Alors voilà: j'ai compris depuis longtemps que je m'intéresse à la littérarité dans ce qui n'est pas littéraire, à la transformation métaphysique de la parole de l'écrivain pour en faire de la littérature, même dans une forme dépouillée d'une structure diégétique travaillée et construite. J'ai compris aussi que pour moi, le personnage, le mythe de l'écrivain a plus d'importance que son oeuvre accomplie, que l'acte de lecture, que la transformation de mots en littérature me fascine plus que la structure. Je sais que je veux écrire des essai comme Manguel et Eco. mais les essais de Eco et Manguel sont déjà écrits, je sais que je veux connaître l'écriture de l'intérieur et m'y adonner moi aussi, mais je me sens aussi faillible à ce désir. Simone de Beauvoir disait: "le seul fait même d'écrire impliquait une faille; seul le silence exprimait dignement l'absolu désespoir humain". Je pense sans cesse à mon sujet de maîtrise; je change sans cesse d'idée. Après avoir envisagé considérablement de faire une maîtrise sur la littérature franco-ontariennne, il me semble ne pas avoir touché encore le sujet qui ferait vraiment lever les passions.

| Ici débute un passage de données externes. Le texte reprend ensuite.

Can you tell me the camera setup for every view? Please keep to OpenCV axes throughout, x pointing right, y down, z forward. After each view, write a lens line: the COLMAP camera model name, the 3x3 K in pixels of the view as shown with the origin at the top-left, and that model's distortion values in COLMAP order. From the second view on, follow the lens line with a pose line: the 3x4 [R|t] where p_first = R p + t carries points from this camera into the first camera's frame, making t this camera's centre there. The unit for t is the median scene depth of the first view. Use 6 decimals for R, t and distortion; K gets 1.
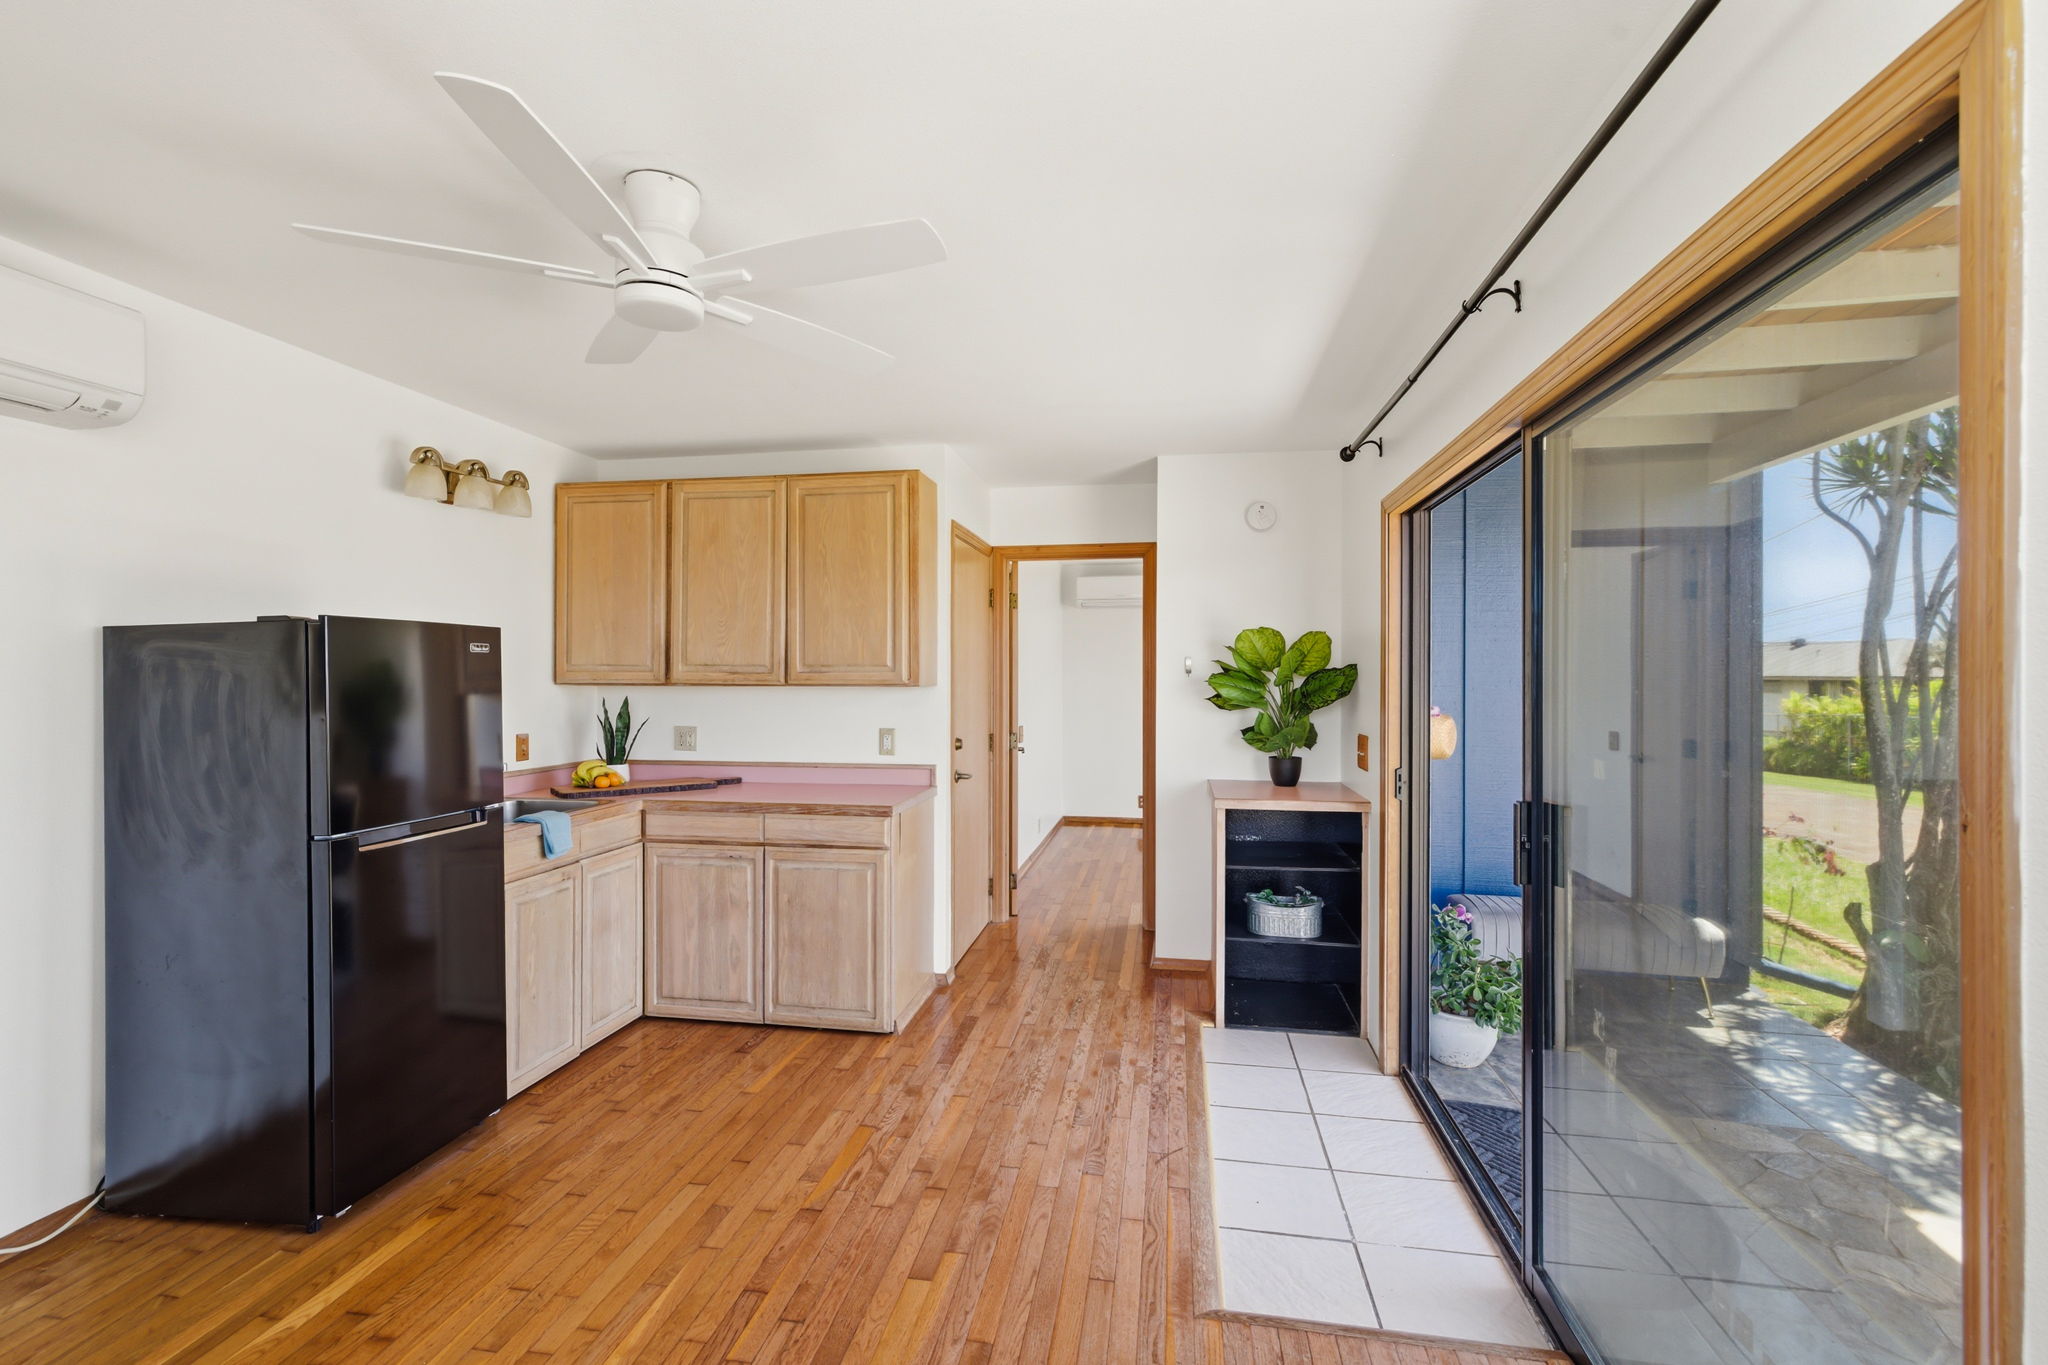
lens RADIAL K [[876.4, 0, 1021.7], [0, 876.4, 678.6], [0, 0, 1]] dist [0.000969, 0.000035]
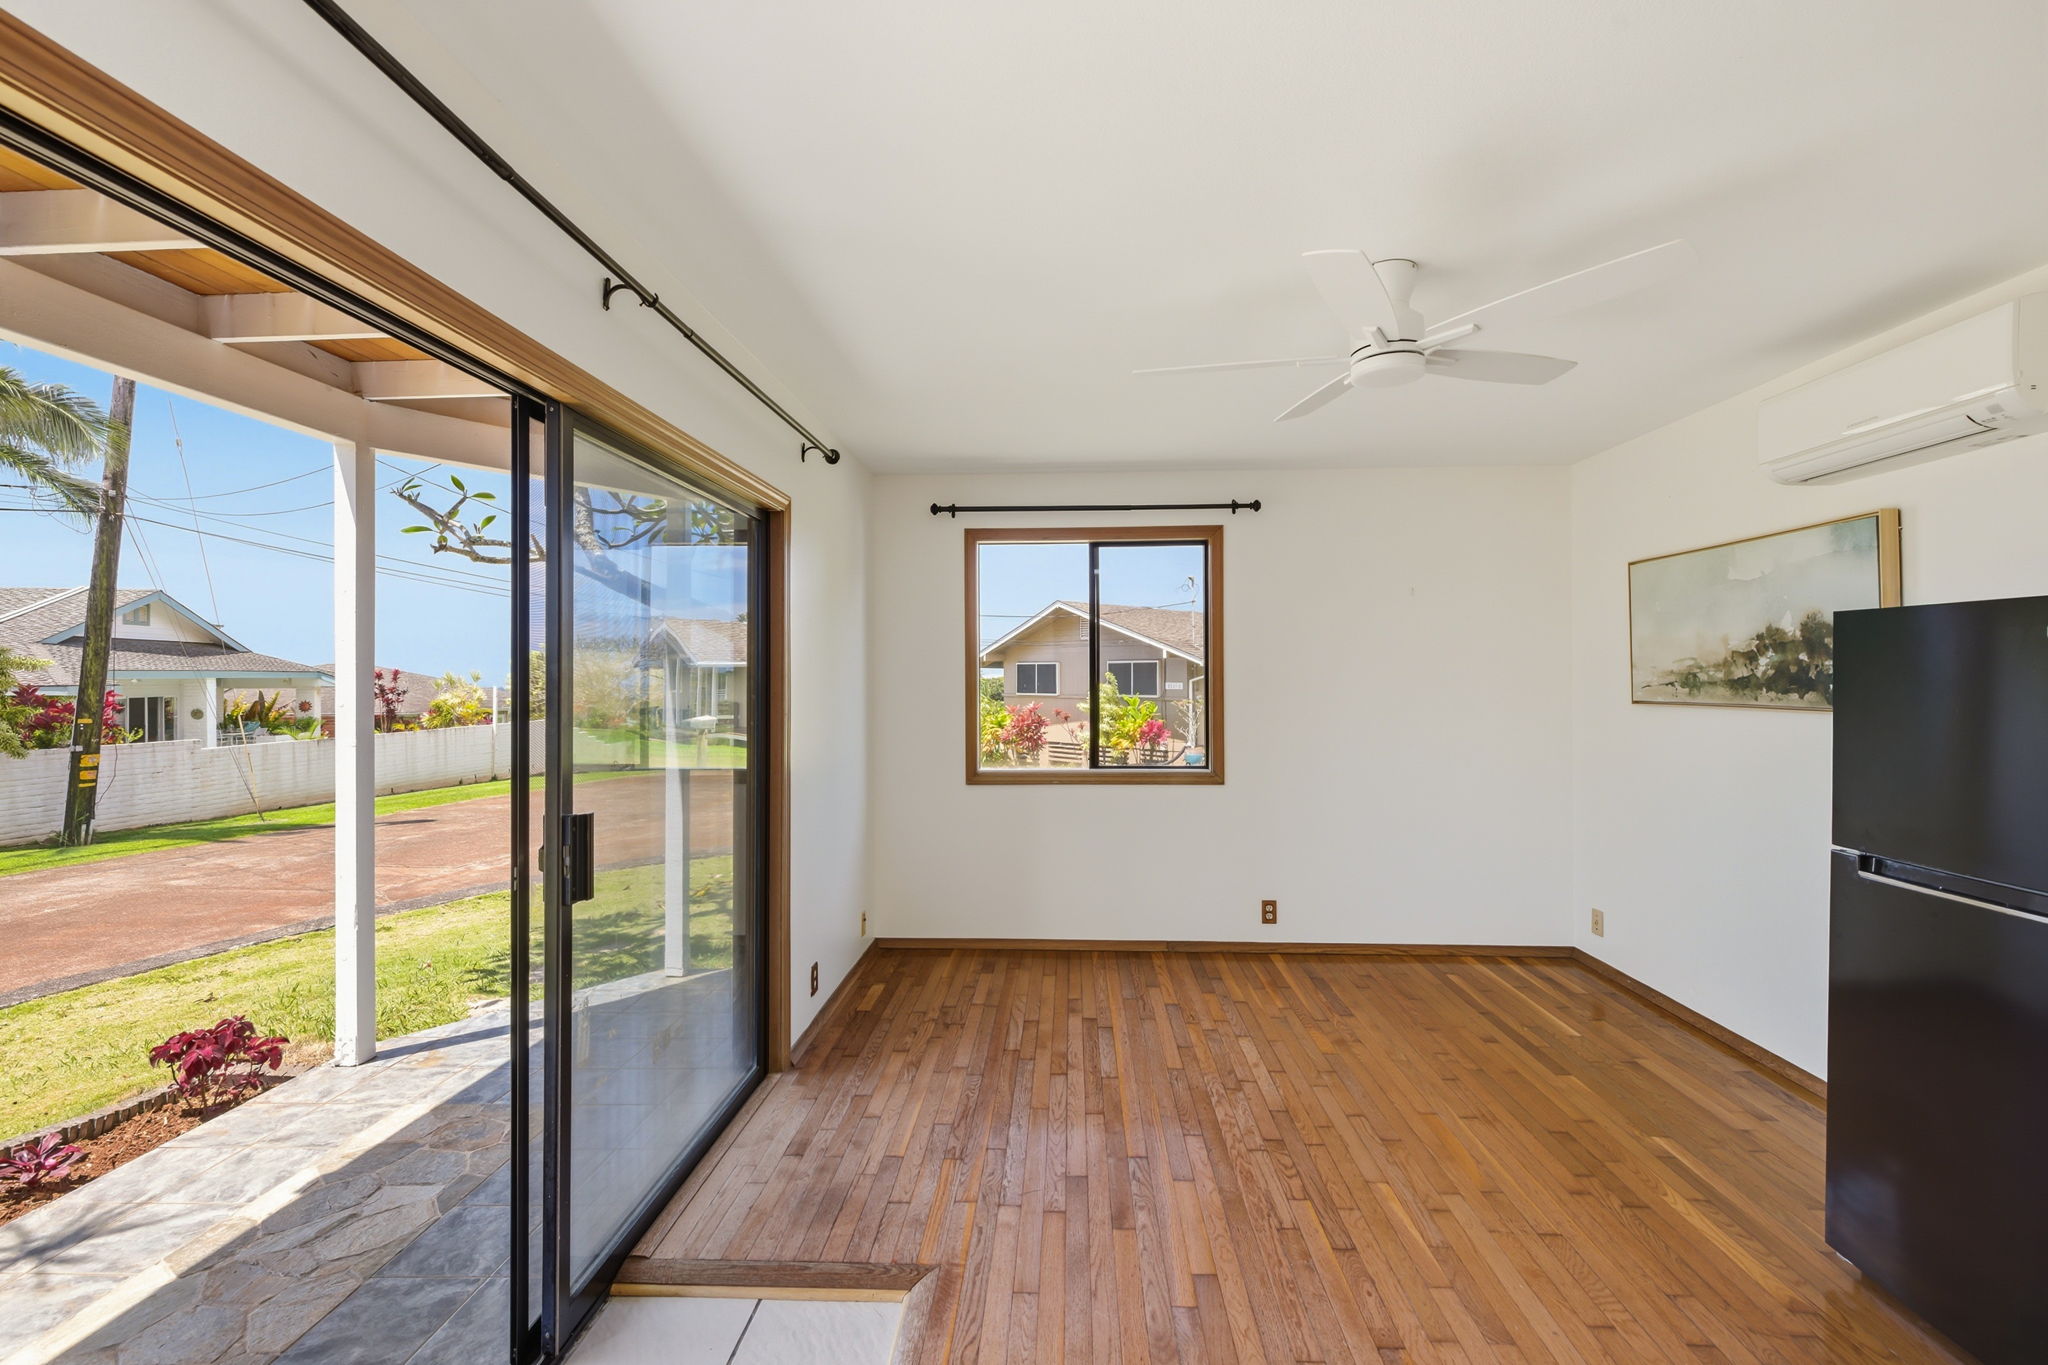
lens RADIAL K [[876.4, 0, 1024.5], [0, 876.4, 676.7], [0, 0, 1]] dist [0.000969, 0.000035]
pose [[-0.993367, -0.003297, -0.114939, 0.208404], [-0.003021, 0.999992, -0.002575, -0.000812], [0.114947, -0.002210, -0.993369, 1.979592]]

Je sais ce que je veux: je sais que je veux étudier les journaux des grands écrivains, et leurs autobiographies, je sais que je veux voir où se trace la ligne entre l'écrit intime et l'écrit public, et qu'est-ce qui fait d'un journal intime un journal extime, et qu'est-ce que l'autocensure module dans l'autobiographie des gens de lettres. Je veux être là pour comprendre l'auteur qui se livre, qui se confesse, qui se tracasse au quotidien ou qui peine à retracer ses mémoires de jeunesse. Je veux découvrir le fondement de la littérature qui ne réside pas dans l'objet-livre mais dans la voix de tout un chacun. Je veux comprendre ce qui pousse une voix à s'élever parmi les autres pour devenir de la littérature. C'est vraiment ce que je veux. Mais chaque fois que j'y pense, et que les sessions passent, je me demande de plus en plus si j'aurai vraiment la force d'aller au fond des choses.

Vraiment descendre au fond des choses. Parce qu'un jour, Cuba aura fini de couler comme un bordel en flammes au milieu du Lac Léman.